# How old is this pigeon and when will s/he learn to fly?



## barbarainaz (Jun 13, 2017)

Hello all,

We have had pigeons nesting on the eves of our front patio for years. It's a little messy but I enjoy the sounds of them cooing and have not had the heart to run them off. 

We also have a pair Red Tail Hawks in a backyard tree that have been there for years. 

6-8 weeks ago, one of the hawks found one of the pigeon nests (there were two nests in our front patio) and killed one of two babies - I was able to scare the hawk away, but the baby didn't make it. The hawk wouldn't leave and was screeching at me for 15 minutes (probably wanted the other baby to feed his/her own babies since it was that season, but I'm no bird expert).

Anyway, I took the whole nest with the remaining baby in it to a sanctuary (Liberty Wildlife) - because the hawk was NOT leaving and I knew as soon as I was inside, he would snatch the other baby (babies were rather large, still had a fair amount of yellow baby 'hair' - I'm guessing 2 weeks old based on photos I've seen).

Approximately two weeks later, two more babies showed up in the nest on the other pillar top. About ten days ago, I found one of the babies at my front door behind a planter. I thought he'd probably fallen, so I looked up in his nest - the other baby was dead and looks to have been dead for a while - about half the size of his sibling. So, I've been putting out wild bird seed and fresh water every day. S/he's old enough to eat it. I have not touched him/her ever. 

There is yet ANOTHER nest on yet another pillar where a parent pigeon keeps vigil. Occasionally, very early in the morning, I watch her/him come over to the spot at my front door and 'pick' at baby, who I call 'Pidget". Pidget only leaves his safe spot at my front door in the morning. he'll walk around my covered patio - he was even playing with a plastic bottle that the landscaper left behind - flinging it in the air over and over again. Cute. 

My questions:

How old does 'Pidget' look? I can't tell - in fact, the white on his looks weird to me.

When will he leave my doorstep? (My husband is not thrilled about the mess he's making - but we don't want to disturb him or the area until he's capable of flying off on his own and taking care of himself. 

When should I stop feeding him so he can get out there on his own and not rely on me? I've also been putting food out for his parent - further away, on the driveway where all the neighborhood birds gobble it up heartily - though Parent Pidget is a bit of a bully and scares away everyone except the baby quail (very politically correct pigeon, apparently). 

It's been fun watching him grow - as you can see in the photos, he's directly next to a window, so our family watches him up close, as do the dogs and cat, who are very curious. Oddly, 'Pidget' is curious too - he watches us watching him and responds to my voice, though he cowers when my hand gets too close when I am replacing the food and water trays.

Thanks for any help!

Photos:
https://drive.google.com/file/d/0B-GMccoENEf4YlExQnZjOUQ1VHc/view?usp=sharing

https://drive.google.com/file/d/0B-GMccoENEf4S3dXNEhodEQwWU0/view?usp=sharing

https://drive.google.com/file/d/0B-GMccoENEf4TWM0SHUyWDh1SDA/view?usp=sharing


----------



## Jass SamOplay (May 29, 2012)

### Source material

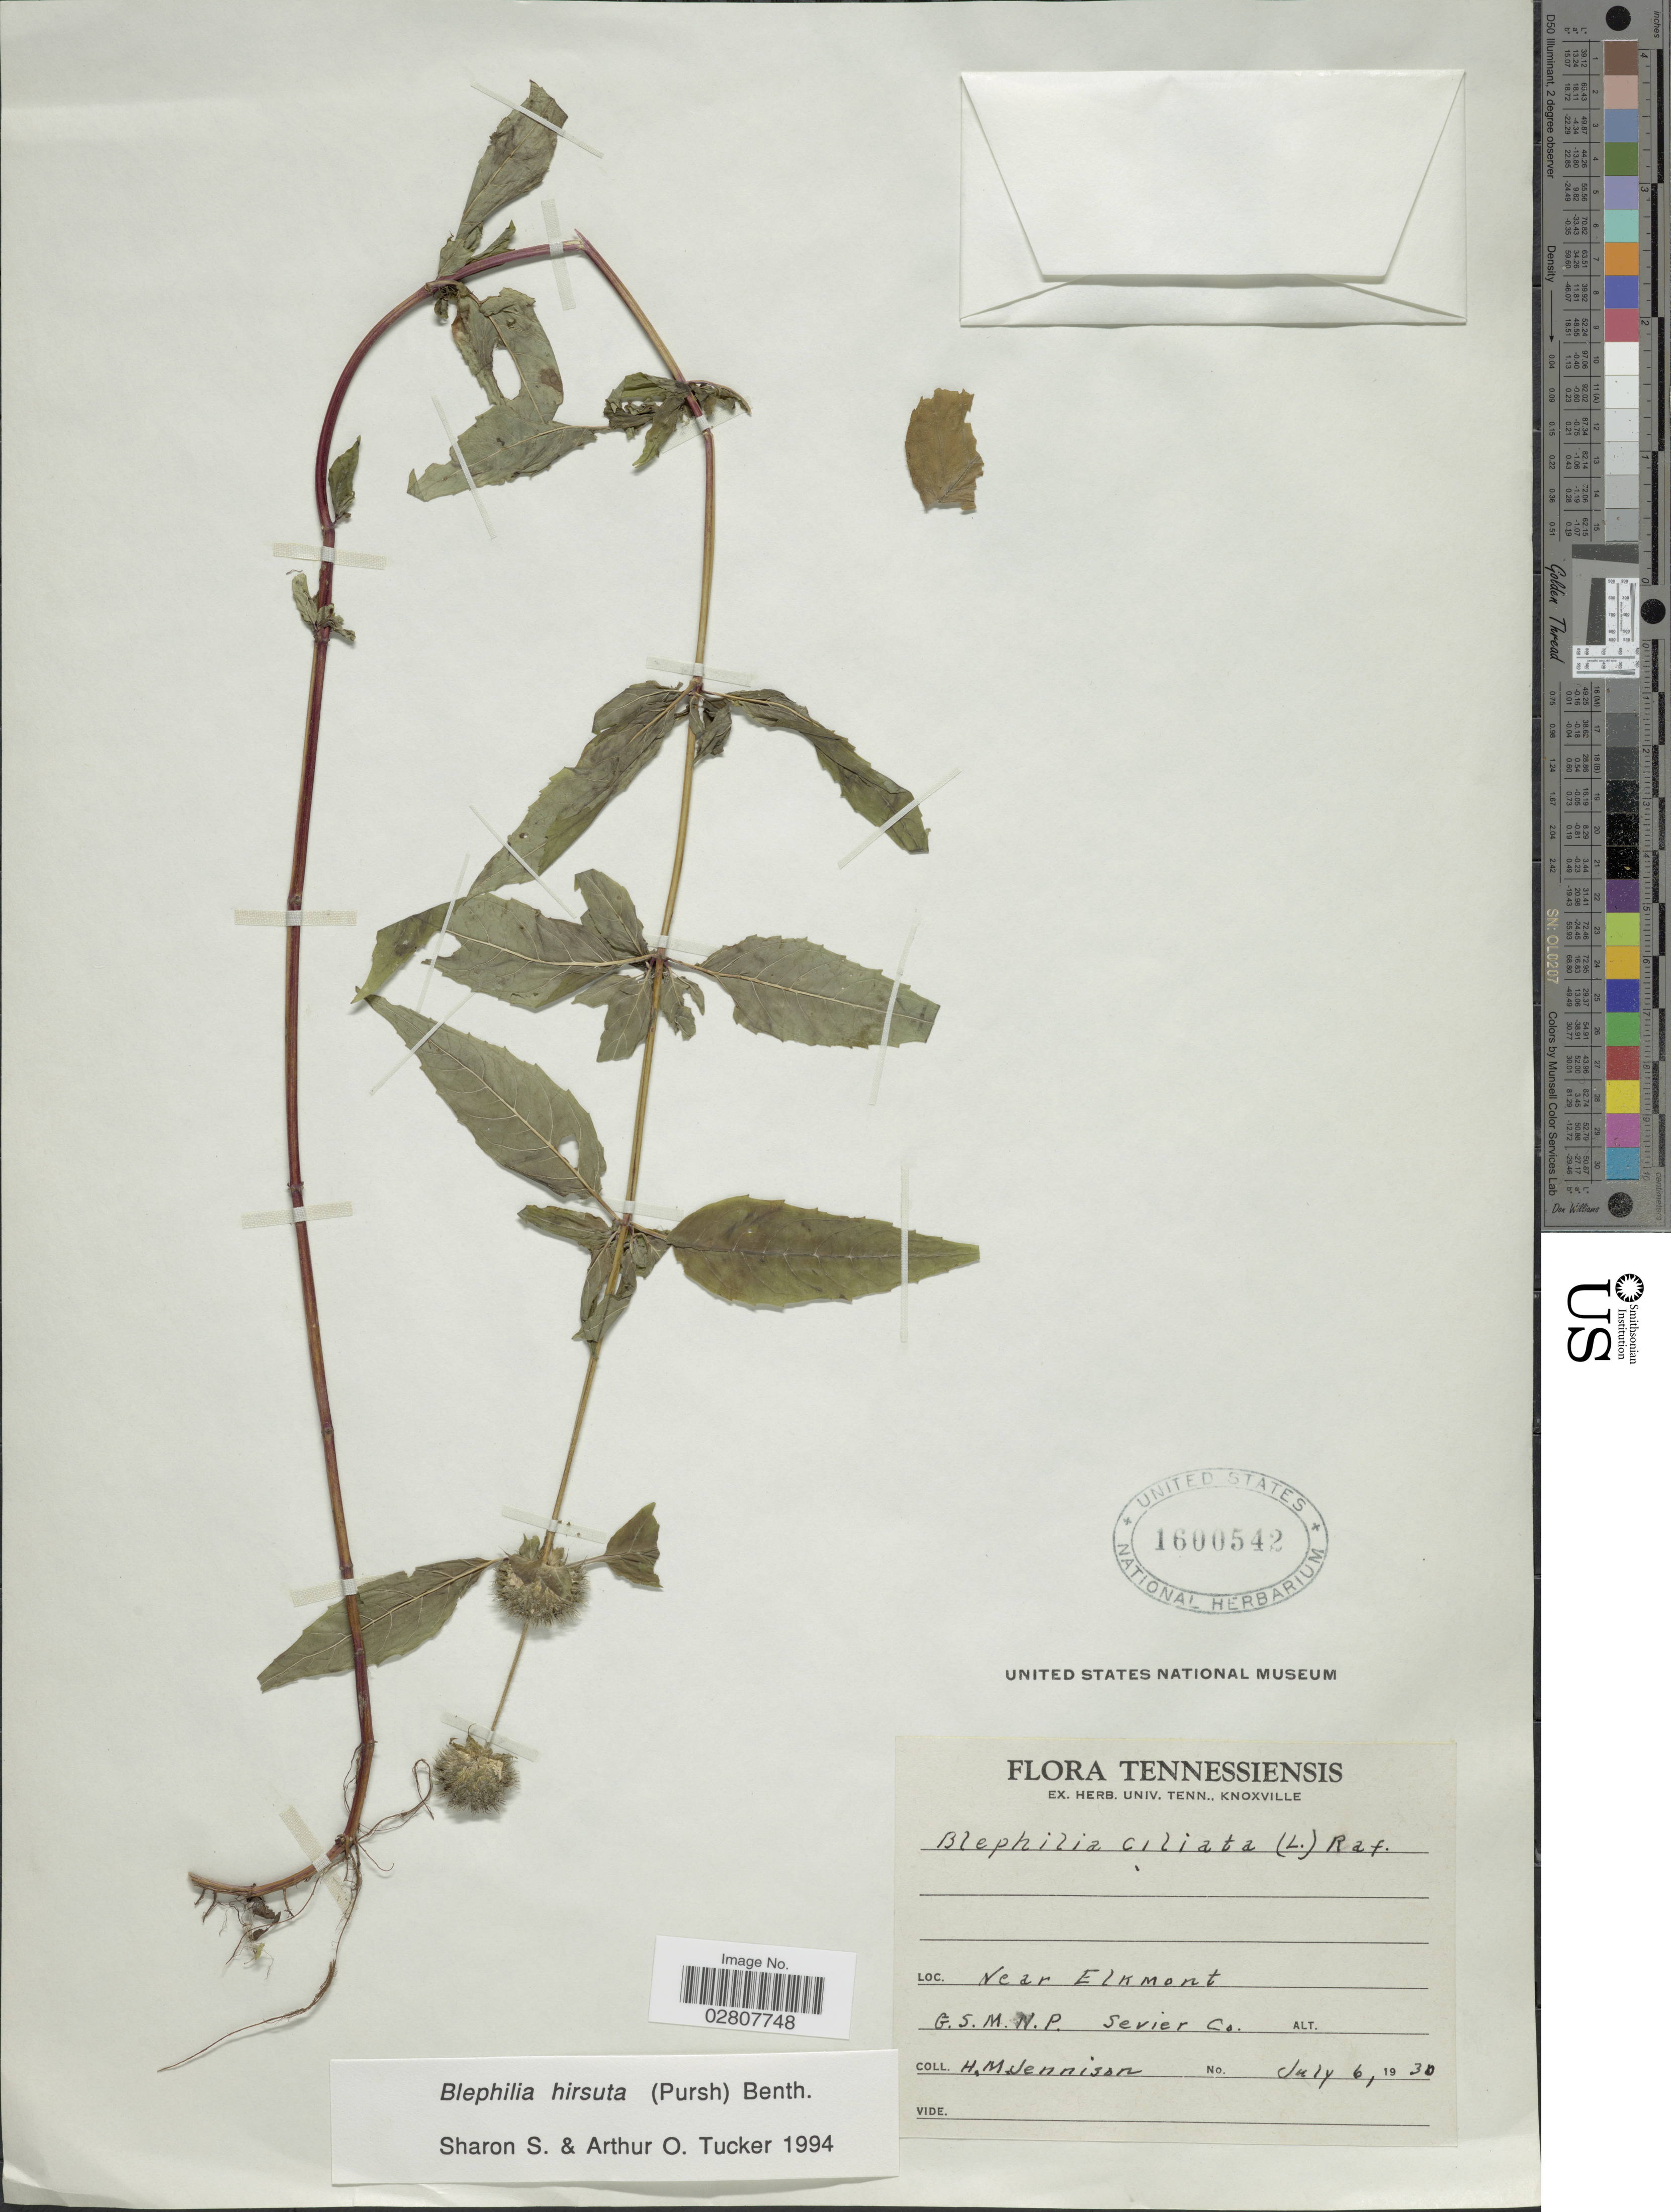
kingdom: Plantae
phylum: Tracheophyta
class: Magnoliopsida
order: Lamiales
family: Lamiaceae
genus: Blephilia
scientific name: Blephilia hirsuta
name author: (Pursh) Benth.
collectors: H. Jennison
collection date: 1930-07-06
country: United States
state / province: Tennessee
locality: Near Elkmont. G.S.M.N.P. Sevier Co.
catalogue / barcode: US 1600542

* * *

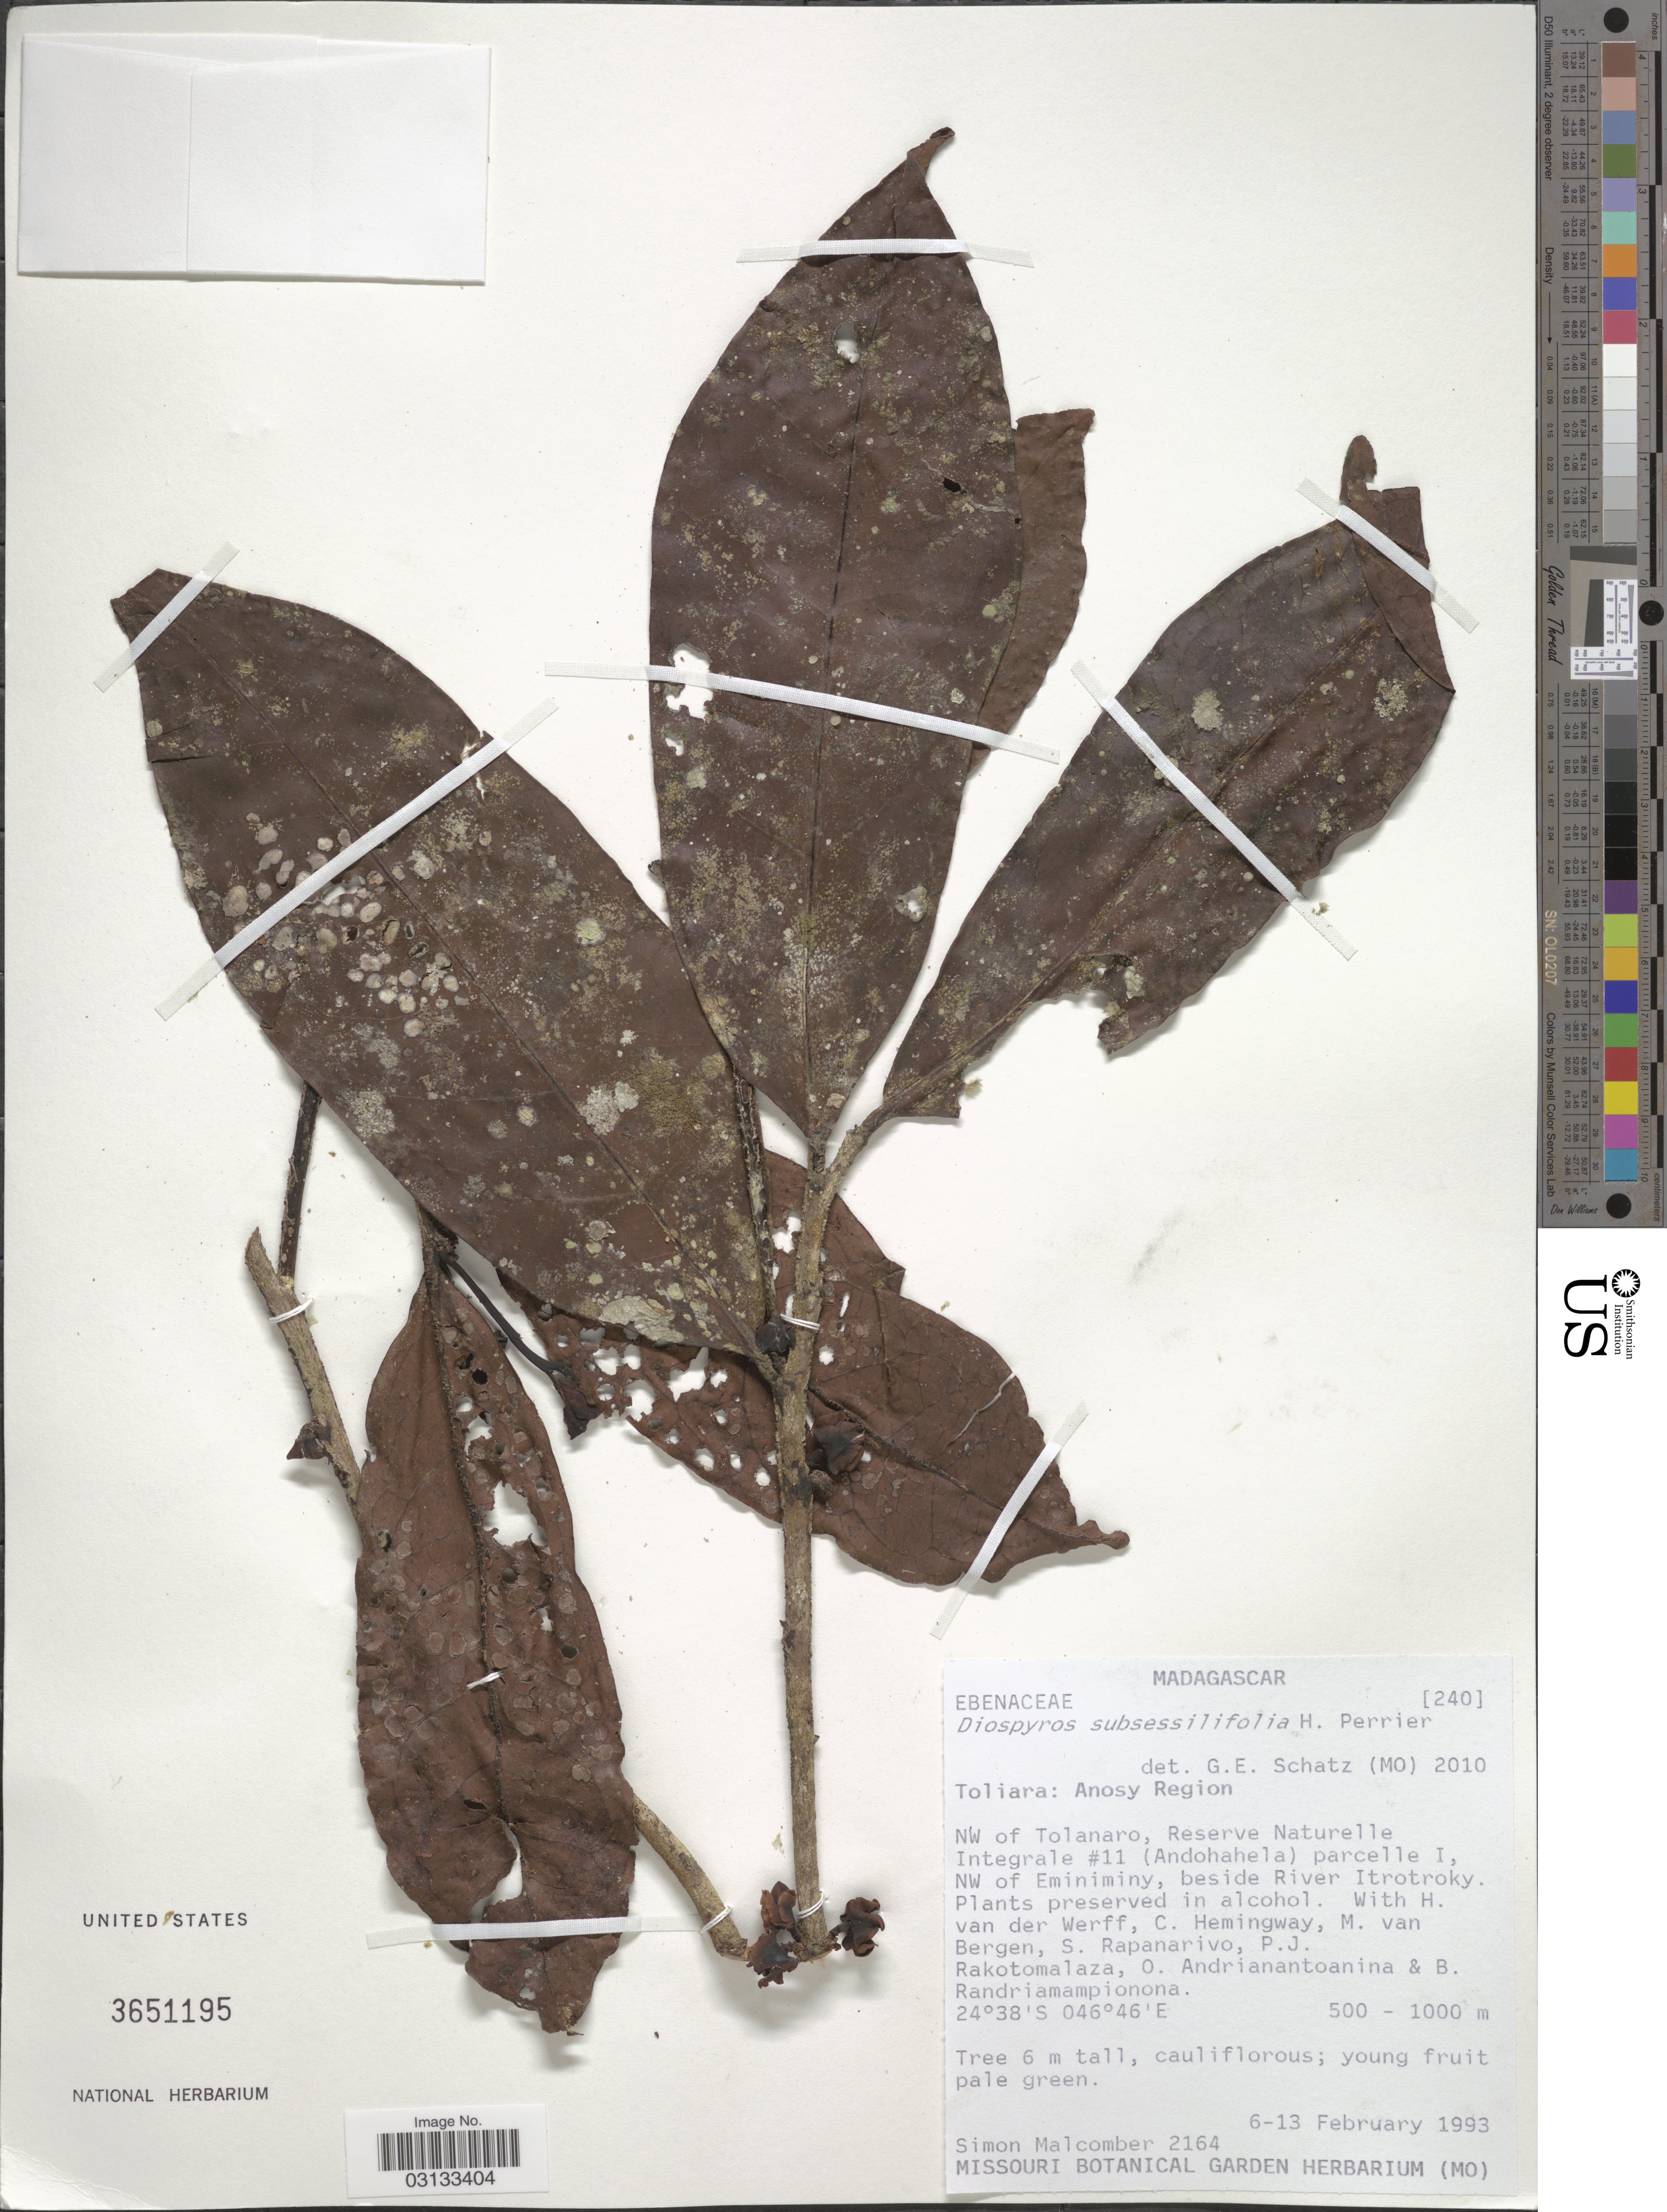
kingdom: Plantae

### What you need to do
A – Rewrite the part of the forum post that opens with the words "It's been fun" and closes with "for any help!", replacing "window" with "glass door".
B – Print verbatim the lines of the entries from the line containing "scientific name: Blephilia hirsuta" through the line containing "locality: Near Elkmont. G.S.M.N.P. Sevier Co.", both included.

### Answers to the problems
A –
It's been fun watching him grow - as you can see in the photos, he's directly next to a glass door, so our family watches him up close, as do the dogs and cat, who are very curious. Oddly, 'Pidget' is curious too - he watches us watching him and responds to my voice, though he cowers when my hand gets too close when I am replacing the food and water trays.

Thanks for any help!

B –
scientific name: Blephilia hirsuta
name author: (Pursh) Benth.
collectors: H. Jennison
collection date: 1930-07-06
country: United States
state / province: Tennessee
locality: Near Elkmont. G.S.M.N.P. Sevier Co.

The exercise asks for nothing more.